The psychologist Roy Baumeister reviewed a wide variety of evidence that people are more sensitive to bad things than to good things. If you lose $10, that makes you feel a lot worse than the amount by which you feel better if you gain $10. That is, losses are felt more keenly than gains as Jimmy Connors once put it, “I hate to lose more than I like to win.” My favourite way of describing this bias is by the folk at FutureCrunch, who said negative news is like Velcro on our brains while positive news is like Teflon. It is typical to remember the bad news, but this does not mean that the world is actually bad. It’s just the information that sticks most in our minds.

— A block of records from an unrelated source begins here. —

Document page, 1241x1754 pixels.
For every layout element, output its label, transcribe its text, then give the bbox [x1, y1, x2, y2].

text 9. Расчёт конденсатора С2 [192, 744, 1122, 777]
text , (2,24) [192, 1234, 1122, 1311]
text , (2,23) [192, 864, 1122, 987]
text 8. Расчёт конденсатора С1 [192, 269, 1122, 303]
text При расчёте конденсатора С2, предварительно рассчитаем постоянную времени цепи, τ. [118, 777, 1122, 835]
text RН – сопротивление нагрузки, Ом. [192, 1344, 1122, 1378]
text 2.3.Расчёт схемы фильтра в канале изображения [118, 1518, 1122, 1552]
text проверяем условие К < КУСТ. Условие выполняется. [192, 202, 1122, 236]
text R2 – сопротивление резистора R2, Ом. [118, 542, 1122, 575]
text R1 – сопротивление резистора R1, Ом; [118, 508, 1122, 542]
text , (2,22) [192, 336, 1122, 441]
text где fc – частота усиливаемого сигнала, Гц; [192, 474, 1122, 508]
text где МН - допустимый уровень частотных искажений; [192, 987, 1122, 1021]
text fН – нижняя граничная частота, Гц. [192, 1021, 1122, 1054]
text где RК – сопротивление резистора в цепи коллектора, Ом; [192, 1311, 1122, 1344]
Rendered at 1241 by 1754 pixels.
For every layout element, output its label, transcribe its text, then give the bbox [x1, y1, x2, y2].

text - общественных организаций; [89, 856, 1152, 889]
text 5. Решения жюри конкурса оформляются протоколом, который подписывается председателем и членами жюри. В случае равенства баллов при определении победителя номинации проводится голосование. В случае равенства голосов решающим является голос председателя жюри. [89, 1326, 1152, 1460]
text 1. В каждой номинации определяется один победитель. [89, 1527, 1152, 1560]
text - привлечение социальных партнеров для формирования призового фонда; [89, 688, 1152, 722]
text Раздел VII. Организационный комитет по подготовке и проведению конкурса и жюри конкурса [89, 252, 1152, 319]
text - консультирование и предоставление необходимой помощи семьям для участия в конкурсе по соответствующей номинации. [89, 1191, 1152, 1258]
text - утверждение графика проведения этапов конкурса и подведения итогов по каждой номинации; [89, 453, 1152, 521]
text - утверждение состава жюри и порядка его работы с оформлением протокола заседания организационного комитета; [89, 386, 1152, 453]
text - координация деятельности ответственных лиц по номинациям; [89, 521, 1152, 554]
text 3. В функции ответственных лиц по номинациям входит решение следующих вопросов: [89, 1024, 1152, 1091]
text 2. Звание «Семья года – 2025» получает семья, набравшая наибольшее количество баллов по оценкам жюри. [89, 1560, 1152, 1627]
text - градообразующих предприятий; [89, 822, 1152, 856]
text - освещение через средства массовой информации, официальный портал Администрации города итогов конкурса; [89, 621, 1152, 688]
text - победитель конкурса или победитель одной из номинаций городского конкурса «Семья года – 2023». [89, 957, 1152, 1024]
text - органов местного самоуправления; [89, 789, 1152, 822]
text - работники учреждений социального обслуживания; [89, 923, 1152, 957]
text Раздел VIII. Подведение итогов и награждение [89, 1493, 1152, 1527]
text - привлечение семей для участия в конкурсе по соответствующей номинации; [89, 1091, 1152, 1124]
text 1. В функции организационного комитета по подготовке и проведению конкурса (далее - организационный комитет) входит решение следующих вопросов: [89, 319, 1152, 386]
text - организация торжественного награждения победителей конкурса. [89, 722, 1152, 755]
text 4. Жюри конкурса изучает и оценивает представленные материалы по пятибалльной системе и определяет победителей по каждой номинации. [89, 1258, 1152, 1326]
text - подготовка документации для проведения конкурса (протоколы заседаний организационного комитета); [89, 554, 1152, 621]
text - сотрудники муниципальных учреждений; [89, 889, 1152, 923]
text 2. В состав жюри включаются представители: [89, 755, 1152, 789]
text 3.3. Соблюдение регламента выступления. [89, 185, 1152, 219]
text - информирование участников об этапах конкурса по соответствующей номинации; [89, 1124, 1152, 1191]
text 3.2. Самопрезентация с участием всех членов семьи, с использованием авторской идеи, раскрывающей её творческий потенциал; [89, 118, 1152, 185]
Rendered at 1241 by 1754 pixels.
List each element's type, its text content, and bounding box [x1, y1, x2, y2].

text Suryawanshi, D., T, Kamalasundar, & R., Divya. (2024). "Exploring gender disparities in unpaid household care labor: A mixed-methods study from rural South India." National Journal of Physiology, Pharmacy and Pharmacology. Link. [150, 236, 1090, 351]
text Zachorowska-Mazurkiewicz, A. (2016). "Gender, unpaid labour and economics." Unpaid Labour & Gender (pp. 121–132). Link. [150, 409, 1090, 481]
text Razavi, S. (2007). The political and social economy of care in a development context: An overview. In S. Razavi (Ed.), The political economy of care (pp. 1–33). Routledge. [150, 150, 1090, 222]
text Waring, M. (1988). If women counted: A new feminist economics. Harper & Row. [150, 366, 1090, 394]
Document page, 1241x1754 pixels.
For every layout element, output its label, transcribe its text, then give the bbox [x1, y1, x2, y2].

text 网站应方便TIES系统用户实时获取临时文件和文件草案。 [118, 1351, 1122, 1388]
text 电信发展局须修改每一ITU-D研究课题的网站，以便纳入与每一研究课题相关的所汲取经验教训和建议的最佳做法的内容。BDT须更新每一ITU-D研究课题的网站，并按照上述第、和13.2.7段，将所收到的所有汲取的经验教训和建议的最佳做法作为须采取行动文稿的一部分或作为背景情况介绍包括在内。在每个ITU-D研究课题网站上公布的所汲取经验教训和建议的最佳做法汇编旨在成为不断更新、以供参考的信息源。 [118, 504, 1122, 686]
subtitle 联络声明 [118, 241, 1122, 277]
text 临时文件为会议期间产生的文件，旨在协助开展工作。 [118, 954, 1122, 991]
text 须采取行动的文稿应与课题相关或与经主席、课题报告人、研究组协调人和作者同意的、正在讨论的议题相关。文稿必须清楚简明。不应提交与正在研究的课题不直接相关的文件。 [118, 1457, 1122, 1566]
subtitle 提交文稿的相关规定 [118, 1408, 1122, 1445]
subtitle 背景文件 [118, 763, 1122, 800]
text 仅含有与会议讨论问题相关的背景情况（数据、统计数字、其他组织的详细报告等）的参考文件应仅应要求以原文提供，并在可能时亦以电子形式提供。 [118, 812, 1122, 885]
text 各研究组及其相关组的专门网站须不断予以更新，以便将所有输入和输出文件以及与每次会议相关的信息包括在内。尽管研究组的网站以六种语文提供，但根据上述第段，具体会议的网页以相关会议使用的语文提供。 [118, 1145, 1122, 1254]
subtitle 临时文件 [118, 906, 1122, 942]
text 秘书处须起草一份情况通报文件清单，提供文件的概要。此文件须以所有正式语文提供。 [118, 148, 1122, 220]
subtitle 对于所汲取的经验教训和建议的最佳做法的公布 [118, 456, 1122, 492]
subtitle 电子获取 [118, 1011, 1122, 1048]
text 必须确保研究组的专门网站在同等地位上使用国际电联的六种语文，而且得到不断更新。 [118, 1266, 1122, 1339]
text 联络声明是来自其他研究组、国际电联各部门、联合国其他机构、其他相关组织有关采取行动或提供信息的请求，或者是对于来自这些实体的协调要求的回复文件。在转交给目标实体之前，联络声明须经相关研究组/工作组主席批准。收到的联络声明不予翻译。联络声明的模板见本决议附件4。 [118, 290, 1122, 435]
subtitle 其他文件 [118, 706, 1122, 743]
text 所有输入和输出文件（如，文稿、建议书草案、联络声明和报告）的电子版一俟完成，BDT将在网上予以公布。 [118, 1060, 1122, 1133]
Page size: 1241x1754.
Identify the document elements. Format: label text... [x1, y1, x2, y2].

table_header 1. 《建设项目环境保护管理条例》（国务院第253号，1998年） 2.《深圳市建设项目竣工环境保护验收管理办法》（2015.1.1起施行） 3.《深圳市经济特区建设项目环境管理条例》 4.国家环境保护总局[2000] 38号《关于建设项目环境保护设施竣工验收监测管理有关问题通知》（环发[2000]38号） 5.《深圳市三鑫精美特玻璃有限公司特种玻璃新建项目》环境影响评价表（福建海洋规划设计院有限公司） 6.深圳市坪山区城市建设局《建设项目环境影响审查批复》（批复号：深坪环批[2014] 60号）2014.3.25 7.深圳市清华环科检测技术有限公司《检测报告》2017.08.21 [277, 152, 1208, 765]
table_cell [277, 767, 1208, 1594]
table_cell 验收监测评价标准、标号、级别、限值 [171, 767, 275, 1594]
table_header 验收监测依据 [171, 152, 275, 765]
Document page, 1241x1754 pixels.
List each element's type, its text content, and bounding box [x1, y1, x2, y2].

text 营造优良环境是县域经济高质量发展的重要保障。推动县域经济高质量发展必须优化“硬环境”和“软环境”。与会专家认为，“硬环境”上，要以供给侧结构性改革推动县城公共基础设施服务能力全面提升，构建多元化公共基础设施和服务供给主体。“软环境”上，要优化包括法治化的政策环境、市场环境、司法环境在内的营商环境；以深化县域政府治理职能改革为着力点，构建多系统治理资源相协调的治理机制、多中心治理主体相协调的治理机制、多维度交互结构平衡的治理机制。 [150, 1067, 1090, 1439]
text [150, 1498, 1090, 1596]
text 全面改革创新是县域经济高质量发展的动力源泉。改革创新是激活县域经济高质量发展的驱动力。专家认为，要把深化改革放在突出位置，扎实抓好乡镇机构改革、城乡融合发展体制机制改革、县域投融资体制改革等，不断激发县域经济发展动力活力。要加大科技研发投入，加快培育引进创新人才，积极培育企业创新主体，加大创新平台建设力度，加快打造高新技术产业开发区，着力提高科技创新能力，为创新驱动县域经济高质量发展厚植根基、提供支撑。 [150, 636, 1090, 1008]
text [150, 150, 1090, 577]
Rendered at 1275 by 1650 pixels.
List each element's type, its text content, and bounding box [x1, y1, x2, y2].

Just because we can recall lots of negative things, it doesn’t mean the world is negative.
Digital screen addiction
Digital screen addiction is possibly a bit of a stretch as to why we don’t feel good about things but there is some evidence that getting information from a digital screen irrespective of what the information is, negatively impacts our mood. There is an excellent summary of research showing the more time teens spend looking at screens, the more likely they are to report symptoms of depression. After frequent use of a smartphone, more people feel lonely. It could well be that it is because of bad news or social media but it could be related to the constant flow of information that we never used to have. It could be related to the constant interruptions in whatever else we are doing rather than the screen itself. Sometimes a picture is worth a thousand words and this Banksy image (below) nicely captures this new potential feel-bad factor. It doesn’t matter what type of information the couple is looking at, it seems unlikely to make them happy.
A Banksy artwork, named Mobile Lovers, featuring a man and a woman embraced and looking at their mobile phones shows an example of “suboptimal” use of screens.
Just because we feel a constant pull of screens and dissatisfaction from these interactions doesn’t necessarily mean the world is a bad place.
Understanding how you get your information and the well-researched psychology behind it can go a long way to making you less gloomy about the state of the world.